— Fragmento seleccionado —
****

La lista de candidatos y lugares, que se avecina espinosa y hasta
explosiva, ya está elaborada, aunque el director se reserva los
nombres. Según García López, “se ha contado
con la opinión de colectivos y expertos nacionales e
internacionales” y no responde “a caprichos sino a
criterios objetivos y razonados". “Elegir es crear
agravios”, admite. ¿No resultan contradictorios los
discursos de Las Artes y Medio Ambiente? “No, son perfectamente
coherentes. Al igual que no se puede jugar un partido de fútbol
en plena Castellana, el arte tampoco puede manifestarse en cualquier
sitio que no esté previsto ni establecido”, opina el
director, que añade, por si quedaba alguna duda, que el
régimen de sanciones se mantendrá.
Mientras llega el maná, si llega, el arte urbano que se puede
hacer y que de hecho se hace viene determinado por esta estrechez de
espacios y actitudes. “Las intervenciones son rápidas,
discretas y pequeñas”, explica De la Madrid, que
recomienda recorrer con calma Lavapiés, Malasaña,
Tetuán y Huertas. “La que más pierde en esta guerra
[entre el rodillo que limpia y el spray que mancha] es la ciudad. La
principal razón por la que hacemos feísmo ilustrado es
que, aunque sepamos cómo hacerlo bonito, no nos dejan hacerlo
mejor, no puedes pintar más de cinco o diez minutos sin ponerte
en riesgo”, reflexiona Ruina, artista entre cínico y
tierno que pinta retratos con un seis y un cuatro, corazones
palpitantes y coronas con lemas como Enjoy the crisis o Hey hey hey que
trabaje el Rey.
“Sin espacios donde expresarnos como artistas, con canales
corrompidos o despreciables como ciudadanos y en el umbral de la
pobreza como trabajadores, ¿se pueden hacer grandes, optimistas
y coloridos murales de adorno? La respuesta es no”. A su juicio,
“esta ciudad merece un grafiti feo, agresivo, rápido,
cerrado y contestario, aunque los ciudadanos merezcamos otra
cosa”.
Ruina, que suele operar con Sabek y el dúo Laparesse, se
considera un “provocador, un comunicador y un urbanista de baja
intensidad”. “Construimos la ciudad desde abajo, la hacemos
colaborativa, abierta, viva, la hacemos respirar. ¿Hay algo
más urbano que hacer ruido, molestar, hablar alto y fuerte,
darse codazos?”. Siguiendo este razonamiento, lejos de ser
incívicos, los artistas urbanos serían “ciudadanos
participativos.

****

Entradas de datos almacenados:
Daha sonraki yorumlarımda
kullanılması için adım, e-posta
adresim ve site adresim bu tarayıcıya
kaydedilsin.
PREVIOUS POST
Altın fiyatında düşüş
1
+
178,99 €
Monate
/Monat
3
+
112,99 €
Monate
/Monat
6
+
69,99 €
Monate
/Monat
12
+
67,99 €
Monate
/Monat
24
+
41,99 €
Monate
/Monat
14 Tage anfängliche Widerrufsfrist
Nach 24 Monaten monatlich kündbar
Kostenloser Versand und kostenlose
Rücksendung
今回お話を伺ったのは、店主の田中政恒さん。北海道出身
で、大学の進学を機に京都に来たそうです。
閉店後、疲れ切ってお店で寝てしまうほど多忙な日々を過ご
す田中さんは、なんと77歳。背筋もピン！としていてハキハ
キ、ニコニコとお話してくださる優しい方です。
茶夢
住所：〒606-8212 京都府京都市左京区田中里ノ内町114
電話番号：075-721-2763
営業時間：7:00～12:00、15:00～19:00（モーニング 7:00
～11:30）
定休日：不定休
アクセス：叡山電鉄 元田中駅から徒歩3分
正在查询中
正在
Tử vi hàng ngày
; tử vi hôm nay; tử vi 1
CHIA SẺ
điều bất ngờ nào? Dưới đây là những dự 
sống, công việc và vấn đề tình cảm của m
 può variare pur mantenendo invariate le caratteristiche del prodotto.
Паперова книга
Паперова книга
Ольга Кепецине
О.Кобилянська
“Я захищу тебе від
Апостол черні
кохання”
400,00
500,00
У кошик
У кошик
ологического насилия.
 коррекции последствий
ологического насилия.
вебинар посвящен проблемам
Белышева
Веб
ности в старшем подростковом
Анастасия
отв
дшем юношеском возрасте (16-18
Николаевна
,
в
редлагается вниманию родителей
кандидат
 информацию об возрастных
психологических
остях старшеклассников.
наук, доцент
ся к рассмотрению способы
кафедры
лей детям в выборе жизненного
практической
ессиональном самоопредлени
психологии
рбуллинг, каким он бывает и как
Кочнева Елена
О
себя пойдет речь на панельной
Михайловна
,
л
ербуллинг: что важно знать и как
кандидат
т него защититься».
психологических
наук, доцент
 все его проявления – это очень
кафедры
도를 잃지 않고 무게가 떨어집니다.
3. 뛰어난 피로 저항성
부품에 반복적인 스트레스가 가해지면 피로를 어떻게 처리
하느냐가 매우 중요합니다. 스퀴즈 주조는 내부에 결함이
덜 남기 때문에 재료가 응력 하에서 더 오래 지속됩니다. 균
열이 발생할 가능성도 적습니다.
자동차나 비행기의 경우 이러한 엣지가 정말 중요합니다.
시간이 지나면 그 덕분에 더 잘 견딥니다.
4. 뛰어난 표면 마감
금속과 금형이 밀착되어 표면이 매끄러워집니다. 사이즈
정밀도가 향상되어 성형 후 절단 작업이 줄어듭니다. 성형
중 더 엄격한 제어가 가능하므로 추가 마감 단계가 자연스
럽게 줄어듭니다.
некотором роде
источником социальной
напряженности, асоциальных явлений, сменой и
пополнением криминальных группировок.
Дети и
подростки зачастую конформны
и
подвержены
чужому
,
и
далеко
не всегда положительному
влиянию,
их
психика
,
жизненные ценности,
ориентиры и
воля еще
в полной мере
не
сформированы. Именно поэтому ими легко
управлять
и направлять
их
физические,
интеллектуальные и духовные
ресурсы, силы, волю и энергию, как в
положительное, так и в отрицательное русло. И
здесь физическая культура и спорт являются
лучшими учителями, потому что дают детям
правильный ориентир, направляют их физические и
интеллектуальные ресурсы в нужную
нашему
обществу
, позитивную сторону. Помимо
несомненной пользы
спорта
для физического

****

— Instrucciones de la tarea —
Copia literalmente del fragmento sobre el arte urbano el pasaje que comienza en "La lista de" y termina en "sanciones se mantendrá.".

— Respuesta al ejercicio —
La lista de candidatos y lugares, que se avecina espinosa y hasta
explosiva, ya está elaborada, aunque el director se reserva los
nombres. Según García López, “se ha contado
con la opinión de colectivos y expertos nacionales e
internacionales” y no responde “a caprichos sino a
criterios objetivos y razonados". “Elegir es crear
agravios”, admite. ¿No resultan contradictorios los
discursos de Las Artes y Medio Ambiente? “No, son perfectamente
coherentes. Al igual que no se puede jugar un partido de fútbol
en plena Castellana, el arte tampoco puede manifestarse en cualquier
sitio que no esté previsto ni establecido”, opina el
director, que añade, por si quedaba alguna duda, que el
régimen de sanciones se mantendrá.